| Stated exercise |
Which lines in the items below contain the string "operationType"? Return each of those lines in full.

(Stored entries)

---*---

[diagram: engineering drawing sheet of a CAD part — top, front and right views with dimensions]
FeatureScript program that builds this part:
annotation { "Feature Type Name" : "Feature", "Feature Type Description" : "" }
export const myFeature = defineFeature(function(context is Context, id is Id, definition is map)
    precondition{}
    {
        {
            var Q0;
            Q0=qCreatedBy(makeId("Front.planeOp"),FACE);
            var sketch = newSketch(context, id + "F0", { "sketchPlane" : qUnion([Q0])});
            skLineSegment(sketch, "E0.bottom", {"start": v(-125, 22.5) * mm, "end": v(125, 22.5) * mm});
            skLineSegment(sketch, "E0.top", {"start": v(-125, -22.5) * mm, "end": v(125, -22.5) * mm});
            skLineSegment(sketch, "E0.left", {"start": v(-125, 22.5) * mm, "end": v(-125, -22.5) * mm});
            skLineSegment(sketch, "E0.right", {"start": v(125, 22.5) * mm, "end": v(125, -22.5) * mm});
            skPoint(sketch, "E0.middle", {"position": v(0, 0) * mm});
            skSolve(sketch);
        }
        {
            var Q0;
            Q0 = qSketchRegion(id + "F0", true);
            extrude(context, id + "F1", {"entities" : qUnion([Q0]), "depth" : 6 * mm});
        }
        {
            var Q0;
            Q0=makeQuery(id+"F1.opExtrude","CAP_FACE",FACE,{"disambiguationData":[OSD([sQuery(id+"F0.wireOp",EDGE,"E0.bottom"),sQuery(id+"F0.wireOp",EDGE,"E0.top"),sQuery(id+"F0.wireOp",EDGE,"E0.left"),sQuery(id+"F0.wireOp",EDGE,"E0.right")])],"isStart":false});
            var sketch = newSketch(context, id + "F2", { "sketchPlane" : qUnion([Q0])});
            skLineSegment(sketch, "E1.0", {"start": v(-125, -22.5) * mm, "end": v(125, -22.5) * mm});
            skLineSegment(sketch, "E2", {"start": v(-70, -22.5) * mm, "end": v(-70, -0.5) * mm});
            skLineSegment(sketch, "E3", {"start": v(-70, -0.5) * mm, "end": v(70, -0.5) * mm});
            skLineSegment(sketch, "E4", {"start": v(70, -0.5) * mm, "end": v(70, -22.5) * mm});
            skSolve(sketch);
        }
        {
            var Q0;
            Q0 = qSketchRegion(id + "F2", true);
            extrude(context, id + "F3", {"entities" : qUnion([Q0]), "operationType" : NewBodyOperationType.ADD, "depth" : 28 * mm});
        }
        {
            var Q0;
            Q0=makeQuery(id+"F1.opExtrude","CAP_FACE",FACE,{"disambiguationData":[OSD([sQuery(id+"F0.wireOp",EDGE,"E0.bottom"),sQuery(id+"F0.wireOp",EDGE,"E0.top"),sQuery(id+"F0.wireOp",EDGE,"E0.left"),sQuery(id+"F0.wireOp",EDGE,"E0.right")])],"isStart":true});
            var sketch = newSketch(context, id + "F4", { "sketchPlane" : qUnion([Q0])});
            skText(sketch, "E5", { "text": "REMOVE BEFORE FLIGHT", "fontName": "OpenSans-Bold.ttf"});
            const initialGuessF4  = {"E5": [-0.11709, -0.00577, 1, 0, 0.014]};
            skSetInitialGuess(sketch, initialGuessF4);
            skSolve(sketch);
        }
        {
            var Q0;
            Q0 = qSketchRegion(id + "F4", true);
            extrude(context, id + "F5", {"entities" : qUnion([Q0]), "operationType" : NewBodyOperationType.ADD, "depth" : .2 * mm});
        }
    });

---*---

| Correct output |
            extrude(context, id + "F3", {"entities" : qUnion([Q0]), "operationType" : NewBodyOperationType.ADD, "depth" : 28 * mm});
            extrude(context, id + "F5", {"entities" : qUnion([Q0]), "operationType" : NewBodyOperationType.ADD, "depth" : .2 * mm});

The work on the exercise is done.